*Task to carry out:* Find each line of the data below that contains the word "image", and copy those lines.

*Given information:*
--*--

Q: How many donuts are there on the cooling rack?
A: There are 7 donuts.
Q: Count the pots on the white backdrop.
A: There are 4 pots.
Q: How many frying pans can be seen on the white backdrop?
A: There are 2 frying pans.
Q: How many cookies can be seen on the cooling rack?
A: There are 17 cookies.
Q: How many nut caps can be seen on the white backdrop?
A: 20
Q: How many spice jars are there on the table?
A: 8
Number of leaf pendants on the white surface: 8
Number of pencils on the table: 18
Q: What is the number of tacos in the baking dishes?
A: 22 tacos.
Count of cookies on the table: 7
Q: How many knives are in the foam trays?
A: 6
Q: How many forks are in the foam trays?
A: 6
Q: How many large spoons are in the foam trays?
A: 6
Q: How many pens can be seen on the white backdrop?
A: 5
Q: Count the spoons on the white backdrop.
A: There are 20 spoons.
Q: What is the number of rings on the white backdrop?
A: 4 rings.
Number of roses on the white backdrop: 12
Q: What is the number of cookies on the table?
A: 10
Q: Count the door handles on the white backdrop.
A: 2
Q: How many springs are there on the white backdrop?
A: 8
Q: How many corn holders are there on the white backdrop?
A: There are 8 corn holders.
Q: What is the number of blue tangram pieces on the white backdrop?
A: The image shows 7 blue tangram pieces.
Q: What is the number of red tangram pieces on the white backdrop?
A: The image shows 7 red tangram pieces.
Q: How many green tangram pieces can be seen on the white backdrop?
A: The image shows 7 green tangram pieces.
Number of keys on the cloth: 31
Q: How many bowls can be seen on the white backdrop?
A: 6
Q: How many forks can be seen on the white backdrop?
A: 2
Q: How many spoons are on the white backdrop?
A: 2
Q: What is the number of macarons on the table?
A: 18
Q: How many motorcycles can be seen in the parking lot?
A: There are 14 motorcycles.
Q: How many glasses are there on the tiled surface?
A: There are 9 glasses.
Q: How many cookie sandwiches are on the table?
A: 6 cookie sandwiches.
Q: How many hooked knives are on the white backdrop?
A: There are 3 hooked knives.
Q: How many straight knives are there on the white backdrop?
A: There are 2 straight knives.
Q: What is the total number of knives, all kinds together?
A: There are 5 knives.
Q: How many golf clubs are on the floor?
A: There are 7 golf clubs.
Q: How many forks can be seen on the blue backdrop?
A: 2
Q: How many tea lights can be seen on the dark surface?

--*--

*Exercise solution:*
A: The image shows 7 blue tangram pieces.
A: The image shows 7 red tangram pieces.
A: The image shows 7 green tangram pieces.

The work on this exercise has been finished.